We all kept staring. It was actually Punky who made it extremely clear to us what was going on.
"We can't call him 'Trip on my Hat' if he has no hat to trip on!" Everyone looked at each other as they said their 'Oh yeah...'s and 'Oh I see...'s.
"We need to find him something else to trip on! Something that begins with an 'H'! But what?" Batista asked. Everyone stood around thinking for a minute until.
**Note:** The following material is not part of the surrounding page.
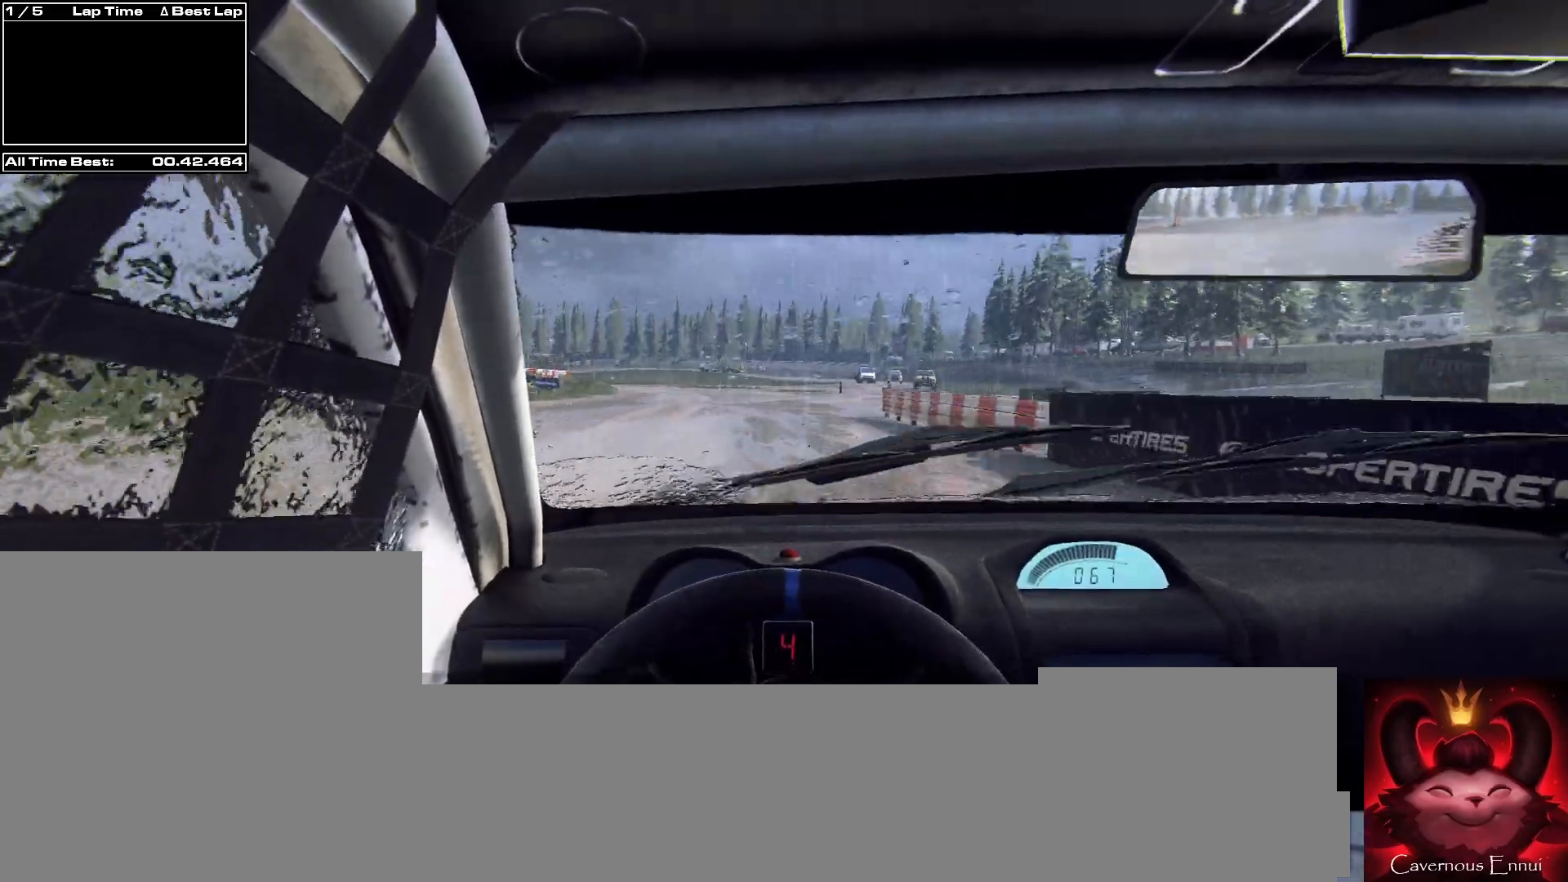
{"buttons": [], "left_stick": "center", "right_stick": "up", "events": [[133, "left_stick", "left"], [300, "left_stick", "center"], [333, "R1", "down"], [400, "R1", "up"]]}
"HBK!!!!!!!!!!" Jeff shouted out loud. "HE CAN BE CALLED TRIP ON MY HBK!!!!!!!!!!!" We all looked around at each other and then everyone looked at me. Everyone started cheering.
"YAY FOR TRIP ON MY HBK~"
So basically...
Matt still hates me and won't go anywhere near me anymore,
Jeffrey has started working with the government to give people new names because everyone loves Hunter's new name, Trip on my HBK,
Punky and Batista have started feuding over who's name would be better if Jeffrey gave them new ones,
Cena is working for me now as my laundry man...
Actually, he only washes my fur coat, because he can do it magically,
And I, HBK, am strutting around in my fur coat, which looks super sexy on me. Trip on my HBK is also strutting around, but he is wearing his hat, which he recovered from JBL after he quit.
So we all lived happily ever after... except for Matt, 'cause he still hates me.